Should Mother Earth Replace Santa Claus? The Gifts She'd Bring

Have you finished your Christmas shopping? Neither have I. Not to worry. "It's rude to be on-time," my mom would say. It was a simple coping mechanism for her inability to herd 7 kids out the door on time. Except when we took the train to New York to see the Christmas Show at Radio City, then it was, "The Spring Lake trains are always early." But along with her gift of procrastination, my mother gave this (P)rocrastinating (A)unt (N)o (K)ids the gift of a great experience that we all looked forward to. So while I loved my Skipper from Santa, it was the trips to the city, standing in the snow, waiting for the late train to Manhattan that I loved the most.

As you've probably read, social psychologists have now spent the last decade validating what our memories know for sure: we get more value from experiences like that than we do from material possessions. Not only do we treasure experiences more, we value the anticipation of them, too. So why are we still buying all these Christmas toys? We're awash in them. The average kid has 238 toys, but plays with only 12.

So as the holiday approaches, this P.A.N.K is panicked. What if we have gift giving all wrong? What if just like, "It's rude to be on-time," and "the Spring Lake trains are always early," the tradition of giving toys is wrong. What if Santa is wrong? Or maybe not wrong, but like smokestacks and coal, too 19th century.

Think about it. An obese white guy, wearing fur, drinking a Coke, eating cookies -- Hasn't he seen the movie, Fed Up? He probably has diabetes -- in a sleigh pulled by sweet little, inhumanely treated deer, working 24x7. And that bag of toys? Made from the hide of some cute little animal chased from his habitat by melting polar ice caps, I'm sure. Those plastic toys we don't need? Landfill. Don't even get me started on all those trees we cut down. We need a more modern, mythical figure beyond Santa that speaks to who we are as a species, living on this fragile planet today, a myth that speaks to the world our children's children will be waking up to on Christmas morning in their future. We need one that goes beyond just replacing material possessions with experiences, because if myths are like little lies your mother told you -- survival stories - we're screwed with Santa. But right now, the only alternative I'm seeing is that scary plastic Elf on the Shelf.

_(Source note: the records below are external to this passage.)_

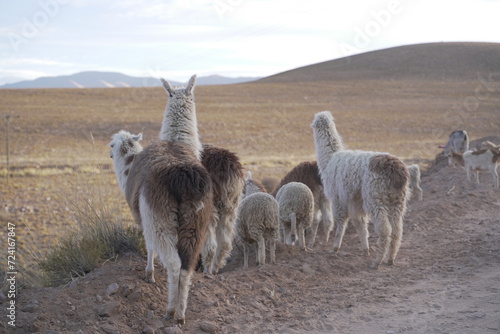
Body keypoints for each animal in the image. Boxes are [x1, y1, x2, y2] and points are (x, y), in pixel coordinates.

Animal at [109, 130, 213, 324]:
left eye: (111, 145)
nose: (110, 154)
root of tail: (184, 176)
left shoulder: (146, 219)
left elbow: (149, 246)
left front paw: (149, 274)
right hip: (195, 223)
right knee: (187, 266)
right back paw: (181, 314)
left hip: (161, 218)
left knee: (174, 264)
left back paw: (170, 311)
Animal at [157, 75, 243, 274]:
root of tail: (226, 165)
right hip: (230, 205)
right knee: (225, 243)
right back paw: (214, 270)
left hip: (208, 208)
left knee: (210, 245)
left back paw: (205, 270)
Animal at [308, 111, 410, 268]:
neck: (330, 159)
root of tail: (396, 170)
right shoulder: (355, 200)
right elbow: (360, 223)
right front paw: (365, 250)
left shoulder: (338, 197)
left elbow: (341, 221)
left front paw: (334, 248)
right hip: (397, 201)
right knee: (397, 230)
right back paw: (390, 259)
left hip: (375, 198)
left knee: (385, 230)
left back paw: (377, 262)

But then my Christmas compassion kicks in: maybe we should give Santa a second chance. The marketer in me thinks, maybe we should just reposition him. Where do we start -- an empathy map? Maybe the sleigh first, I think. I call Elon Musk: shouldn't Santa drive a hybrid: a car/rocket ship? I email Stella McCartney: can you believe Santa still wears fur? Shouldn't he wear green instead of red?

My compassion digression is just window dressing. We need someone new, someone with experience, someone who is already doing the job before they get the job -- that's right, a woman. We need a goddess, who can magically bless us with great gifts each year. Wait. That's Oprah. Nah. "Everyone gets a car! Everyone gets a car," would not make Mother Earth very happy, I think. And that's when it occurs to me: It's Mother Earth! That's who we need at Christmas. Sure she's a little crunchy, a little Portlandia, not to mention, pagan, but hey, so are Santa and Christmas trees. Since Moms have been doing the Santa shopping for over a century, certainly the world is ready for a mythical Mother Earth to be the heroine of our holiday.

What would Mother Earth bring as gifts: experiences. Unlike a plastic toy that will be broken by April, in landfills by May, an experience will be remembered and replayed again and again, a legacy to your children and our planet that just may outlast all of us.

In the meantime, P.A.N.K's (and P.U.N.K's): rejoice. It's also much easier to find last minute experiential gifts than it is to buy toys. So the very best gift of all may be the one that's bought late. My mother was right after all: it's rude to be on-time.

Last Minute Experiential Gifts Mother Earth Would Love

  1. A National Parks pass. With 408 destinations, they're more accessible than you think.

  • One on one outings -- a hike and a picnic, ice skating, or simply an ice cream cone anytime, anywhere
  • Museum memberships
  • Classes
  • Take a policeman to lunch
  • Visit a fire station, get your picture taken with a fireman, and ring the #1 engine
  • Physical fitness -- a bounce gym, a climbing wall, a nature hike
  • Toy donation -- Gather all those unused toys, donate them, and in return, get a Lego subscription from Pley.
  • Restore something -- teach the value of restoring what we already have
  • Paddle a kayak
  • Buy stock in a company and take your little guest to an annual meeting
  • Get tickets to a high school production of a Broadway musical
  • Once you've selected your experience, go to and use their free graphic design tools to create colorful coupons for your outing. I've made mine public so you can edit and use them, too.

    Should Mother Earth replace Santa Claus? What do you think?